[Indoor scene change data]
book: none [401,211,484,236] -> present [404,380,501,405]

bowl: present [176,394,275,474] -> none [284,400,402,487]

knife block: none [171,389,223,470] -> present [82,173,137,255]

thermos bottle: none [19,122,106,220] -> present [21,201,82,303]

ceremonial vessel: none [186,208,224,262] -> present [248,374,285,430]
* * *
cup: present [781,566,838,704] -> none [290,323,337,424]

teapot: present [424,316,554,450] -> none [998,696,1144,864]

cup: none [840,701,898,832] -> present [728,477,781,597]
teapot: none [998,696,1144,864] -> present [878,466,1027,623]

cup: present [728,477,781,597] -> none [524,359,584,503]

● **WHAT YOU NEED TO DO**: Where does the string "teapot" appear in the records above? Return every line that holds it.

● **EXERCISE ANSWER**:
teapot: present [424,316,554,450] -> none [998,696,1144,864]
teapot: none [998,696,1144,864] -> present [878,466,1027,623]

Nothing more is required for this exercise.